Adult and Pediatric Urology
High-risk localized prostate cancer is cancer that appears to be contained in the prostate, but has a high probability that there may already be microscopic spread of cancer. Our best x-ray tests cannot find microscopic cancer cells that are outside the prostate, but we know from experience that certain patients have a higher risk of microscopic spread of cancer cells and eventual recurrence of the cancer. These patients have a higher chance of eventual symptoms or death from prostate cancer. Patients with two or more of the following cancer features are considered to have high-risk prostate cancers:
There is no one treatment for high-risk localized prostate cancer that has been proven to be the best treatment. It is clear, however, that most patients with high-risk prostate cancer require more than one type of treatment to increase the chance of cure. The concept of multi-modality treatment is common for many other types of cancer, including breast cancer in women. Which combination of treatments is”best” is not clear at this time, and the best combination of treatments may depend on the extent of the cancer, and also on the patients urinary symptoms, prostate size, and general medical health. Some of the more common combinations of treatments used for high-risk localized prostate cancers are described below.

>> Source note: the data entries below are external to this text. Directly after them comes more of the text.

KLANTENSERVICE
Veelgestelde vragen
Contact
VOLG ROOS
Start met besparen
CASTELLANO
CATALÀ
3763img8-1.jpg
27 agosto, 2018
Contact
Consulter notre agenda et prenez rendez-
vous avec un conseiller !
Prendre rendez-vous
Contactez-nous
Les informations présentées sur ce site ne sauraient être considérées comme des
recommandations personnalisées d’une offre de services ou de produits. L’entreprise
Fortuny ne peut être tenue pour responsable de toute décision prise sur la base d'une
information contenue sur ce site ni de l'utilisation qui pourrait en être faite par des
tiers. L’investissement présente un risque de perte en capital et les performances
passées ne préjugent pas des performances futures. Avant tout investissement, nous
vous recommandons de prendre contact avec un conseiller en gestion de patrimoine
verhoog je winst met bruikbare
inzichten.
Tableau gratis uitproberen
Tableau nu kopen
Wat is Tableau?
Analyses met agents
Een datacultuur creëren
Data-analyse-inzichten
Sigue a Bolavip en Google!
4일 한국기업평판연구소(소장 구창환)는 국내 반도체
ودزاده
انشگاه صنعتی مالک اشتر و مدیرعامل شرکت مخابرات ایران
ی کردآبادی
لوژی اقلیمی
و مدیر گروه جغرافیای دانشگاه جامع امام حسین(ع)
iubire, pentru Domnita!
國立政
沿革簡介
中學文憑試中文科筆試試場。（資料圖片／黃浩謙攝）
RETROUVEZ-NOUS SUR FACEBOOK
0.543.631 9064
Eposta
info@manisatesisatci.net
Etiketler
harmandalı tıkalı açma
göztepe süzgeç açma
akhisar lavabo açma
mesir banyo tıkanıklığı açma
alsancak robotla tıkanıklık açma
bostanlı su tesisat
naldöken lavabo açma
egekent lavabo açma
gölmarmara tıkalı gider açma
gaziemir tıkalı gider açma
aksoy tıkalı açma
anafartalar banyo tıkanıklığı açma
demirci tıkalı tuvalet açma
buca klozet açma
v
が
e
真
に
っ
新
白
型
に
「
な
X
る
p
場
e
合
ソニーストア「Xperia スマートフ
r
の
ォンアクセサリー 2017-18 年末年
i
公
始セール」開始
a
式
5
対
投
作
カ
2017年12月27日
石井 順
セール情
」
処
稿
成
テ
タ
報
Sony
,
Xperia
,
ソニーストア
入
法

Surgery to remove the entire prostate, called laparoscopic prostatectomy followed by external beam radiation is a common approach for men with high-risk localized prostate cancer. Men who choose this combination undergo surgery, recovery for seveal months, and then undergo daily external radiation treatments to the pelvic area for 7-8 weeks. Some patients may also take hormonal therapy for some length of time after surgery. There is some preliminary evidence that surgery to remove the prostate improves the long-term survival of men with high-risk localized prostate cancer compared to men who don’t have the prostate removed.
There are a number of potential advantages of initial surgery for high-risk localized prostate cancer. In some cases, examination of the prostate after it has been removed shows that the cancer is contained in the prostate, and these men may be able to avoid radiation treatments. Surgery will usually prevent local recurrence of the cancer in the future, which can cause urinary bleeding, difficulty urinating, or obstruction of the kidneys.
Disadvantages of initial surgery include the risks of surgery, which include a small risk of urinary incontinence and a high chance of impotence. In most cases, surgery for high-risk localized prostate cancer involves wide excision of the tissues around the prostate, including the nerves that cause erections.
There are a number of studies that show that the combination of radiation treatments and hormonal therapy increases the chance for cancer cure compared to radiation treatments alone for men with high-risk localized prostate cancer. Men usually start hormonal therapy 2-3 months before radiation treatments and continue the hormonal therapy for 12-36 months after the radiation treatment is finished.
Advantages of this approach include the fact that men can avoid the risks of surgery. Some men may feel that they do not want to take the risks of surgery, including incontinence, if they will need to have radiation treatments afterwards anyway. Disadvantages of this approach include the possibility of local recurrence of prostate cancer in the prostate because the prostate has not been removed. Recurrence of cancer in the prostate can caused bothersome urinary symptoms, bleeding, or urinary obstruction. Hormonal therapy can also cause bothersome side effects, including hot flashes, decreased sex drive, and osteoporosis.
At the present time chemotherapy for prostate cancer treatment is used for men with advanced prostate cancer who have recurrent cancer after using hormonal therapy. There are experimental trials of surgery and chemotherapy, or radiation treatment and chemotherapy, but these are not the standard of care at this time
Your urologist and radiation oncologist can give you advice about the best combination of treatments for your individual case. There is no consensus on the “best” treatment for high-risk localized prostate cancer, but prostate cancer experts agree that aggressive, combined treatment has the best chance of curing high-risk localized prostate cancer.